Grzegorz Urbaniak noted that “thanks to her—quote unquote—a consolidation of some hospitals took place, which did not bring the expected results, as the current staffing situation in medical facilities is far from good.”
“We’re hearing, for example, that emergency departments and hospital wards are inadequately staffed with doctors and nurses,” he added.

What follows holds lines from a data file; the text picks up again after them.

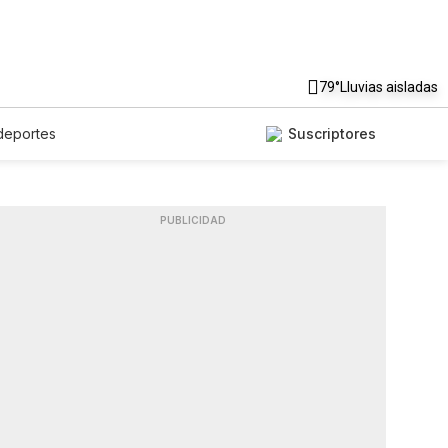
79°
Lluvias aisladas
deportes
Suscriptores
PUBLICIDAD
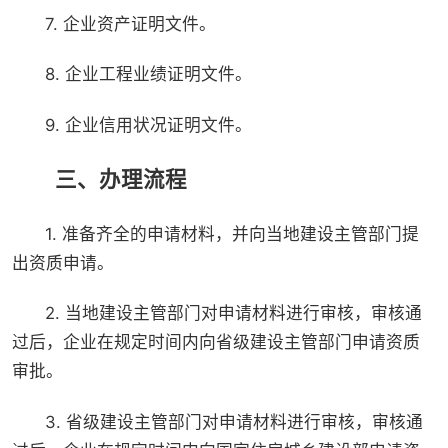
7. 企业资产证明文件。
8. 企业工程业绩证明文件。
9. 企业信用状况证明文件。
三、办理流程
1. 准备齐全的申请材料，并向当地建设主管部门提
出资质申请。
2. 当地建设主管部门对申请材料进行审核，审核通
过后，企业在规定时间内向省级建设主管部门申请资质
审批。
3. 省级建设主管部门对申请材料进行审核，审核通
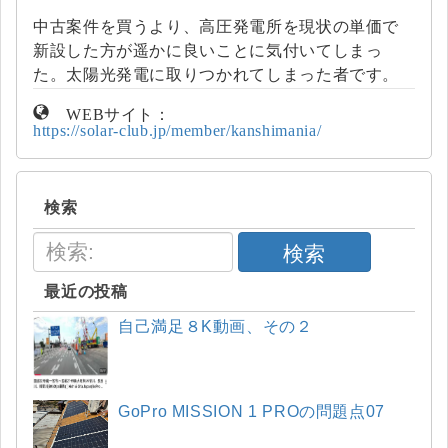
中古案件を買うより、高圧発電所を現状の単価で
新設した方が遥かに良いことに気付いてしまっ
た。太陽光発電に取りつかれてしまった者です。
WEBサイト：
https://solar-club.jp/member/kanshimania/
検索
検索
最近の投稿
自己満足８K動画、その２
GoPro MISSION 1 PROの問題点07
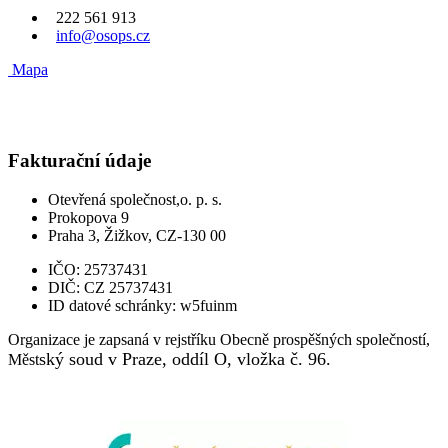
222 561 913
info@osops.cz
Mapa
Fakturační údaje
Otevřená společnost,o. p. s.
Prokopova 9
Praha 3, Žižkov, CZ-130 00
IČO:
25737431
DIČ:
CZ 25737431
ID datové schránky:
w5fuinm
Organizace je zapsaná v rejstříku Obecně prospěšných společností,
ský soud v Praze, oddíl O, vložka č. 96.
Měst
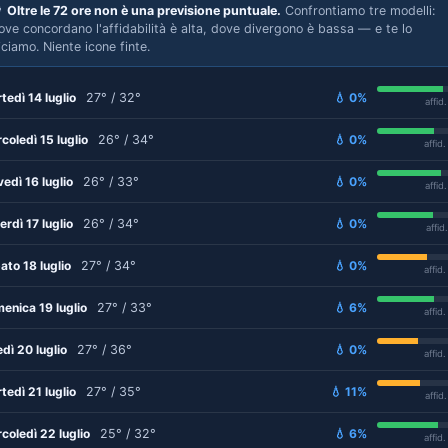

Oltre le 72 ore non è una previsione puntuale.
Confrontiamo tre modelli:
ove concordano l'affidabilità è alta, dove divergono è bassa — e te lo
iciamo. Niente icone finte.
tedì 14 luglio
27° / 32°
💧 0%
affid
coledì 15 luglio
26° / 34°
💧 0%
affid
vedì 16 luglio
26° / 33°
💧 0%
affid
erdì 17 luglio
26° / 34°
💧 0%
affid
ato 18 luglio
27° / 34°
💧 0%
affid
enica 19 luglio
27° / 33°
💧 6%
affid
edì 20 luglio
27° / 36°
💧 0%
affid
tedì 21 luglio
27° / 35°
💧 11%
affid
coledì 22 luglio
25° / 32°
💧 6%
affid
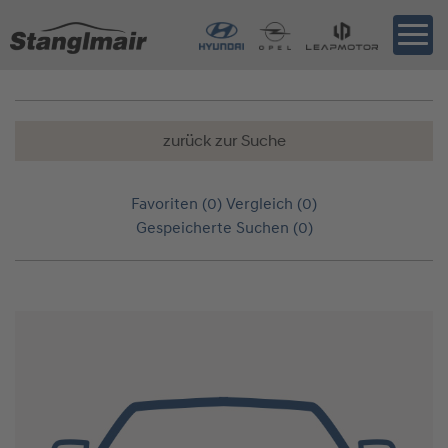
zurück zur Suche
Favoriten (
0
)
Vergleich (
0
)
Gespeicherte Suchen (
0
)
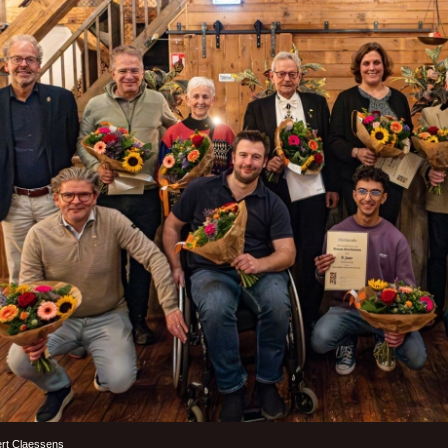
bert Claessens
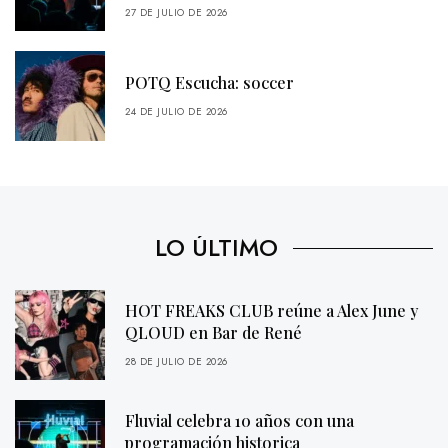
27 DE JULIO DE 2026
POTQ Escucha: soccer
24 DE JULIO DE 2026
LO ÚLTIMO
HOT FREAKS CLUB reúne a Alex June y
QLOUD en Bar de René
28 DE JULIO DE 2026
Fluvial celebra 10 años con una
programación historica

“During that consolidation process, well-performing hospitals with low debt were merged with those burdened by large debts. It’s difficult to say to what extent this consolidation helped repair the hospitals’ finances, or whether anything improved at all, since data on the matter was released at the beginning, but then no longer shared,” the unionist noted.

He recalled that “the goal of consolidation was to prevent hospitals from incurring further debt, but the consolidations I remember didn’t achieve the intended results.”

“We’ve now reached a point where county hospitals in particular are loudly complaining about their financial state, caused in part by demands from nurses and doctors, who are mostly employed under excessively costly contracts and service agreements. That’s a key area where this reorganization needs to be evaluated,” he said.

Will healthcare privatization return?

Urbaniak acknowledged that “those who remember Sobierańska‑Grenda from her time at the Marshal’s Office and as the current president know her for her very strict approach, lack of mobility and negotiation flexibility, and an autocratic manner in driving change.”

Other unionists we spoke to about the new health minister preferred to remain anonymous. They stressed that during the consolidation process under her leadership, she “pursued a very aggressive policy of merging hospitals.”

“Oh Jesus! This will be a highway to privatization! We thought we wouldn’t have to take to the streets anymore, but it looks like we will,” said one of our sources.

Another emphasized the “great importance of Karol Nawrocki’s election as president,” because—he claims—“he will have the nuclear option, just like Lech Kaczyński, who blocked healthcare privatization in 2008.”

“Unless the Prime Minister tries to go around the rules, which can’t be ruled out considering his attitude toward the law,” added a “Solidarity” unionist.